> Arbeitsanweisung:
Geben Sie die Zeilen ab der Zeile mit „de véhicules, véhicules“ bis einschließlich der Zeile mit „DESCRIPTION (CLIQUER POUR AFFICHER LES“ erneut wieder, wobei „No Comments“ durch „Aucun commentaire“ zu ändern ist und alles Übrige unverändert bleibt.

> Eingabedaten:
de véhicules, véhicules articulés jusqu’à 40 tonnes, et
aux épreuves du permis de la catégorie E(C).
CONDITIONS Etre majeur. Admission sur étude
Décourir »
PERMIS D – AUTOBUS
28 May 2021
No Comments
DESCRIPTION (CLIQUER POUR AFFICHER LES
* * *
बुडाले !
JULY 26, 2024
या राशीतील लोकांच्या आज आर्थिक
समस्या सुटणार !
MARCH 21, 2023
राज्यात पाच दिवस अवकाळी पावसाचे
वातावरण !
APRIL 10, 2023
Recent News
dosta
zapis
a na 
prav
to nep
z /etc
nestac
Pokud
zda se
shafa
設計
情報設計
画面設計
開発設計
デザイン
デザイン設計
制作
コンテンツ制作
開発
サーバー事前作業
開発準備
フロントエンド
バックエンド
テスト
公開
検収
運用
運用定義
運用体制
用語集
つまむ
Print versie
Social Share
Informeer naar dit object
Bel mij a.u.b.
==
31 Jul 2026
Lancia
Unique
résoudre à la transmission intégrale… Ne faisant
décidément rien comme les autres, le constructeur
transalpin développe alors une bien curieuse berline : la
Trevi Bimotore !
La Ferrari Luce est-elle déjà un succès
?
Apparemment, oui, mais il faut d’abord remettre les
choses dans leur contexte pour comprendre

> Lösung der Aufgabe:
de véhicules, véhicules articulés jusqu’à 40 tonnes, et
aux épreuves du permis de la catégorie E(C).
CONDITIONS Etre majeur. Admission sur étude
Décourir »
PERMIS D – AUTOBUS
28 May 2021
Aucun commentaire
DESCRIPTION (CLIQUER POUR AFFICHER LES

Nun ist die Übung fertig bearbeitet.